Jet lag is the discomfort that occurs when we travel long distances and encounter different time zones. It takes time for our physiological variables to adjust to the new time. This can lead to symptoms like fatigue, stomach problems, trouble concentrating, and sleep, which will continue to follow the same pattern as before.
It is not well-known that there are also other types of jetlag, like social jetlag. What is it? Let's imagine ourselves in this situation.
When asked if they have ever stayed up until "1000" to watch a television program, most of us would answer yes. We would all be able to answer "yes" to the question, or any series on a television platform. There is an excuse for this: we have endless work days that do not allow us to balance our leisure and family lives. The only way to make sure we do everything we want is to put it off until the night, as there are not enough hours in the day.
We end up settling down to going to the gym at odd times or just spending some time talking or drinking with our friends at the end.
This "end of day" is always later. Yet, the alarm clock insists that the alarm clock ring in the morning at exactly the same time every day to force us into our study or work obligations.
As a result, our sleep debt and fatigue increase from Monday to Friday. Our nightly sleep is being taken away by the hours we work at night.
When the weekend arrives (fortunately! We take advantage of the weekend to sleep as much as our bodies require. We don't have any schedules so we get up later to catch up on the sleep we missed during the week. Social jetlag is when the center sleep time on work days differs from the center sleep time on days off by more than 2 hours.
If you do not keep the same schedule for the entire week, please raise your hand. It would be a good thing to do for the health of our circadian systems, but we'd see very few people raise their hands. This disorder affects at least half of all students. The proportion of students affected would increase to 70% if we only consider the difference of one hour between work days and weekends. It's as if 7/10 people change their time every weekend.
We are fooling ourselves if we believe that this alteration doesn't affect us. Poorer academic performance is often linked to irregular sleeping patterns. Social jet lag has been associated with an increase in the risk of metabolic diseases, such as obesity and type 2 diabetes.
Is there a solution? It has a solution. The covid-19 pandemic and the rise in teleworking made it possible for us to confirm that customizing our work schedules would allow us more sleep during the week. Social jetlag was greatly reduced during confinement by getting up earlier on weekdays and going to bed later. People with a more evening-oriented chronotype are more likely to experience it, especially those who have more of it.

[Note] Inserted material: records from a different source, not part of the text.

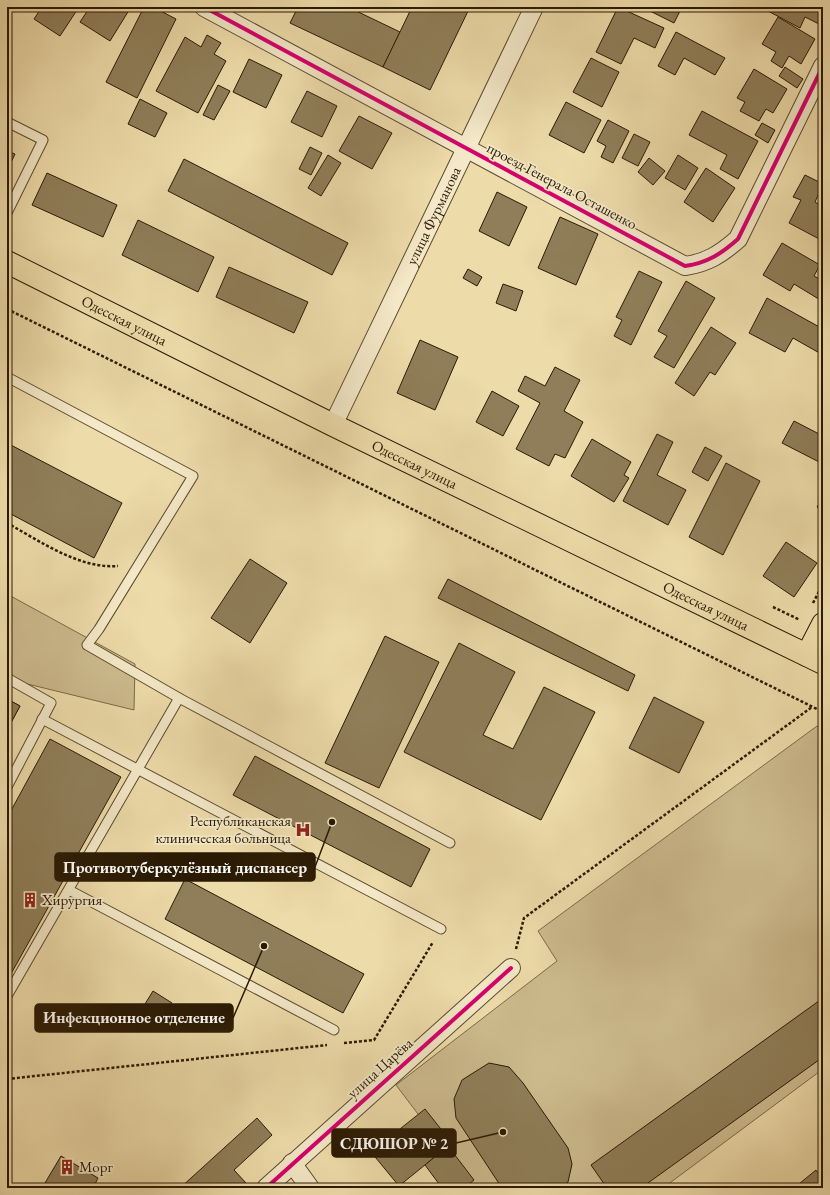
<svg xmlns="http://www.w3.org/2000/svg" width="830" height="1195" viewBox="0 0 830 1195" font-family="'EB Garamond',serif">
<style>
.green{fill:#ccba8d;stroke:#7b6a48}
.building{fill:#8f7e59;stroke:#2a1a03}
.lines{fill:none;stroke-linecap:round;stroke-linejoin:round}
.service-casing{stroke:#5b4a2c;stroke-width:11}
.minor-casing{stroke:#5b4a2c;stroke-width:20}
.primary-casing{stroke:#2a1a03;stroke-width:24}
.path{stroke:#2a1a03;stroke-width:2.5;stroke-dasharray:3 2;stroke-linecap:butt}
.service{stroke:#f3e8c7;stroke-width:9}
.minor{stroke:#f3e8c7;stroke-width:18}
.primary{stroke:#eddba9;stroke-width:22}
.cycleway-casing{stroke:#f3e8c7;stroke-width:6}
.cycleway{stroke:#d6006c;stroke-width:4}
.labels{text-anchor:middle;stroke-width:3.5;stroke-linejoin:round;paint-order:stroke}
.street-label{font-size:15px;fill:#2a1a03;stroke:#f3e8c7}
.poi-label{font-size:15px;fill:#2a1a03;stroke:#f3e8c7;text-anchor:start}
.leader{fill:none;stroke:#2a1a03;stroke-width:1.5}
.callout-dot{fill:#2a1a03;stroke:#f3e8c7;stroke-width:1.5}
.callout{fill:#2a1a03;stroke:#2a1a03;stroke-width:1.5}
.callout-label{font-size:16px;text-anchor:middle;font-weight:bold;fill:#fff}
</style>
<rect width="100%" height="100%" fill="#eddba9"/>
<filter id="stains"><feTurbulence type="fractalNoise" baseFrequency=".005" numOctaves="4"/><feColorMatrix values="0 0 0 0 .2 0 0 0 0 .09 0 0 0 0 .02 0 0 0 .5 -.17"/></filter>
<radialGradient id="worn" r=".72"><stop offset=".6" stop-color="#630" stop-opacity="0"/><stop offset="1" stop-color="#630" stop-opacity=".3"/></radialGradient>
<g class="green">
<polygon points="7,594 135,664 134,710 7,679"/>
<polygon points="817,726 823,729 823,1069 663,1188 474,1188 396,1085 557,961 538,931"/>
</g>
<g class="building">
<polygon points="42,7 79,7 60,36 34,19"/>
<polygon points="90,7 131,7 110,41 80,22"/>
<polygon points="144,7 153,7 176,19 137,98 106,82"/>
<polygon points="298,7 348,7 400,32 383,67 290,23"/>
<polygon points="412,7 470,7 430,90 383,67"/>
<polygon points="618,7 664,28 655,48 634,38 621,64 596,52"/>
<polygon points="642,7 682,7 674,23"/>
<polygon points="770,7 823,7 823,26 805,17 800,28 768,11"/>
<polygon points="778,17 815,39 801,64 789,56 782,68 771,61 776,52 762,44"/>
<polygon points="676,32 725,58 715,75 684,58 675,75 658,66"/>
<polygon points="207,35 221,43 214,54 226,61 198,113 156,91 185,37 201,47"/>
<polygon points="591,58 619,72 602,107 573,92"/>
<polygon points="249,59 282,75 266,108 233,92"/>
<polygon points="785,67 803,79 797,88 779,76"/>
<polygon points="754,69 787,89 773,113 766,109 759,121 740,111 745,102 737,98"/>
<polygon points="218,85 230,91 214,120 203,115"/>
<polygon points="307,91 337,106 322,137 291,122"/>
<polygon points="140,99 167,113 155,137 128,124"/>
<polygon points="566,102 601,120 584,153 549,135"/>
<polygon points="702,111 758,141 738,179 720,169 727,155 689,135"/>
<polygon points="359,116 392,133 372,169 339,151"/>
<polygon points="608,120 629,131 613,163 601,157 606,146 597,141"/>
<polygon points="762,123 775,130 768,143 755,135"/>
<polygon points="634,134 650,142 638,166 622,158"/>
<polygon points="310,147 322,153 311,175 299,169"/>
<polygon points="7,151 15,154 7,171"/>
<polygon points="328,155 341,163 321,196 308,188"/>
<polygon points="678,155 698,168 685,190 665,178"/>
<polygon points="649,158 665,171 653,185 638,172"/>
<polygon points="184,159 348,243 332,275 168,191"/>
<polygon points="706,168 735,188 713,222 684,202"/>
<polygon points="47,173 117,205 103,237 32,205"/>
<polygon points="805,175 823,184 815,202 823,207 823,241 789,223 801,200 793,197"/>
<polygon points="497,192 527,207 509,246 479,231"/>
<polygon points="560,217 598,234 576,285 538,268"/>
<polygon points="138,220 214,257 198,292 122,255"/>
<polygon points="782,243 820,265 814,276 823,281 822,301 794,284 790,291 763,275"/>
<polygon points="229,267 308,302 294,333 216,297"/>
<polygon points="468,269 482,277 477,286 463,278"/>
<polygon points="639,271 662,282 631,345 614,336 622,320 616,317"/>
<polygon points="686,281 715,298 674,368 654,357 667,336 658,331"/>
<polygon points="503,284 523,291 516,311 496,303"/>
<polygon points="767,298 823,329 823,355 793,338 785,352 749,333"/>
<polygon points="711,327 736,343 715,375 710,372 694,396 675,383"/>
<polygon points="420,340 458,357 435,410 397,393"/>
<polygon points="555,367 580,380 564,411 583,422 565,458 555,454 549,466 516,449 540,403 518,391 525,376 545,386"/>
<polygon points="492,391 519,406 503,436 476,422"/>
<polygon points="794,421 823,436 823,464 782,443"/>
<polygon points="657,434 673,442 657,475 686,490 668,525 623,501"/>
<polygon points="592,439 631,462 624,475 629,478 614,502 571,476"/>
<polygon points="7,443 122,503 94,558 7,512"/>
<polygon points="705,447 722,456 708,481 692,472"/>
<polygon points="726,463 760,481 723,555 689,537"/>
<polygon points="823,497 823,511 817,507"/>
<polygon points="786,542 817,563 794,597 763,576"/>
<polygon points="250,559 287,583 250,643 211,618"/>
<polygon points="448,579 635,675 628,691 438,598"/>
<polygon points="385,636 439,662 379,788 325,763"/>
<polygon points="459,643 515,672 483,735 513,749 544,687 595,712 541,820 404,752"/>
<polygon points="654,697 704,722 679,773 629,748"/>
<polygon points="7,699 20,706 7,730"/>
<polygon points="7,699 20,706 7,730"/>
<polygon points="50,739 121,777 7,981 7,818"/>
<polygon points="255,756 430,849 411,887 233,795"/>
<polygon points="185,879 364,974 343,1013 165,919"/>
<polygon points="153,991 172,1003 159,1024 140,1012"/>
<polygon points="823,998 823,1057 641,1188 607,1188 591,1165"/>
<polygon points="489,1063 509,1067 523,1083 568,1148 572,1164 568,1182 560,1188 504,1188 500,1185 456,1118 454,1099 462,1080"/>
<polygon points="425,1109 452,1143 399,1186 371,1152"/>
<polygon points="257,1118 272,1135 234,1170 246,1183 240,1188 180,1188"/>
<polygon points="448,1146 474,1180 464,1188 442,1188 425,1165"/>
<polygon points="61,1156 98,1178 93,1188 42,1188"/>
<polygon points="816,1170 823,1180 823,1188 794,1188"/>
</g>
<g class="lines">
<defs>
<g id="service">
<polyline points="7,122 43,140 7,213"/>
<polyline points="7,377 193,476 99,629 87,645 179,698 7,996"/>
<polyline points="7,678 51,703 7,787"/>
<polyline points="179,698 450,843"/>
<polyline points="42,719 441,929"/>
<polyline points="69,890 334,1030"/>
</g>
<g id="minor">
<path d="M204,7L685,266C707,263 721,254 738,239L823,66"/>
<path id="s1" d="M333,425L534,7"/>
<polyline points="292,1163 310,1188"/>
<polyline points="266,1188 511,968"/>
</g>
<g id="primary">
<path id="s2" d="M7,262L333,425L823,663"/>
<polyline points="807,655 823,624"/>
</g>
</defs>
<use href="#service" class="service-casing"/>
<use href="#minor" class="minor-casing"/>
<use href="#primary" class="primary-casing"/>
<g class="path">
<polyline points="7,309 823,712"/>
<path d="M7,523C40,541 79,569 118,566"/>
<polyline points="813,603 823,584"/>
<polyline points="773,607 800,620"/>
<polyline points="516,949 524,918 812,707"/>
<polyline points="344,1043 374,1040 433,942"/>
<polyline points="7,1079 327,1045"/>
</g>
<use href="#service" class="service"/>
<use href="#minor" class="minor"/>
<use href="#primary" class="primary"/>
<defs>
<g id="cycleway">
<path d="M204,7L685,266C707,263 721,254 738,239L823,66"/>
<polyline points="266,1188 511,968"/>
</g>
</defs>
<use href="#cycleway" class="cycleway-casing"/>
<use href="#cycleway" class="cycleway"/>
</g>
<defs>
<symbol id="hospital-bare" viewBox="-9 -9 18 18"><path d="M-5-5h3v3.5h4V-5h3V5h-3V1.5h-4V5h-3Z" fill="#8f2418" stroke="#f3e8c7" stroke-width="2.5" paint-order="stroke"/></symbol>
<symbol id="building-bare" viewBox="-9 -9 18 18"><path d="M-4-6H4V6H1V3H-1V6H-4ZM-2.5-4.3h1.7v1.8h-1.7ZM.8-4.3h1.7v1.8H.8ZM-2.5-1h1.7V.8h-1.7ZM.8-1h1.7V.8H.8Z" fill="#8f2418" stroke="#f3e8c7" stroke-width="2.5" paint-order="stroke"/></symbol>
</defs>
<g fill-rule="evenodd">
<use href="#hospital-bare" x="292" y="819" width="22" height="22"/>
<use href="#building-bare" x="19" y="889" width="22" height="22"/>
<use href="#building-bare" x="56" y="1156" width="22" height="22"/>
</g>
<g class="labels">
<g class="street-label">
<text transform="translate(562 186) rotate(28)" y="5">проезд Генерала Осташенко</text>
<text dy="5" stroke="none"><textPath href="#s1" startOffset="232">улица Фурманова</textPath></text>
<text dy="5" stroke="none"><textPath href="#s2" startOffset="131">Одесская улица</textPath></text>
<text dy="5" stroke="none"><textPath href="#s2" startOffset="455">Одесская улица</textPath></text>
<text dy="5" stroke="none"><textPath href="#s2" startOffset="779">Одесская улица</textPath></text>
<text transform="translate(380 1068) rotate(-42)" y="5">улица Царёва</text>
</g>
<g class="poi-label">
<text x="291" y="826" text-anchor="end">Республиканская<tspan x="291" dy="17">клиническая больница</tspan></text>
<text x="42" y="905">Хирургия</text>
<text x="79" y="1172">Морг</text>
</g>
</g>
<path class="leader" d="M332 822L315 867M264 946L233 1018M503 1132L456 1143"/>
<g class="callout-dot">
<circle cx="332" cy="822" r="4"/>
<circle cx="264" cy="946" r="4"/>
<circle cx="503" cy="1132" r="4"/>
</g>
<g class="callout">
<rect x="55" y="853" width="260" height="28" rx="4"/>
<rect x="35" y="1004" width="198" height="28" rx="4"/>
<rect x="332" y="1129" width="124" height="28" rx="4"/>
</g>
<g class="callout-label">
<text x="185" y="873">Противотуберкулёзный диспансер</text>
<text x="134" y="1023">Инфекционное отделение</text>
<text x="394" y="1149">СДЮШОР № 2</text>
</g>
<rect width="830" height="1195" fill="none" stroke="#eddba9" stroke-width="24"/>
<rect x="8" y="8" width="814" height="1179" fill="none" stroke="#2a1a03" stroke-width="2"/>
<rect x="12" y="12" width="806" height="1171" fill="none" stroke="#2a1a03"/>
<rect width="100%" height="100%" filter="url(#stains)"/>
<rect width="100%" height="100%" fill="url(#worn)"/>
</svg>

It is rare that we are able to choose our work hours or have other obligations that require us to use an alarm clock. Social jet lag is actually caused by the use of an alarm clock.
However, this could be a problem that affects men and women in different ways. It is true that not enough research has been done in this area. Furthermore, it is hard to distinguish it from the chronotype, as women are more morning-oriented.
We would all be more aware of how important it is to preserve our internal temporal order in order to keep good health.
Let's not forget the alarm clock.
This article was published in "The Conversation".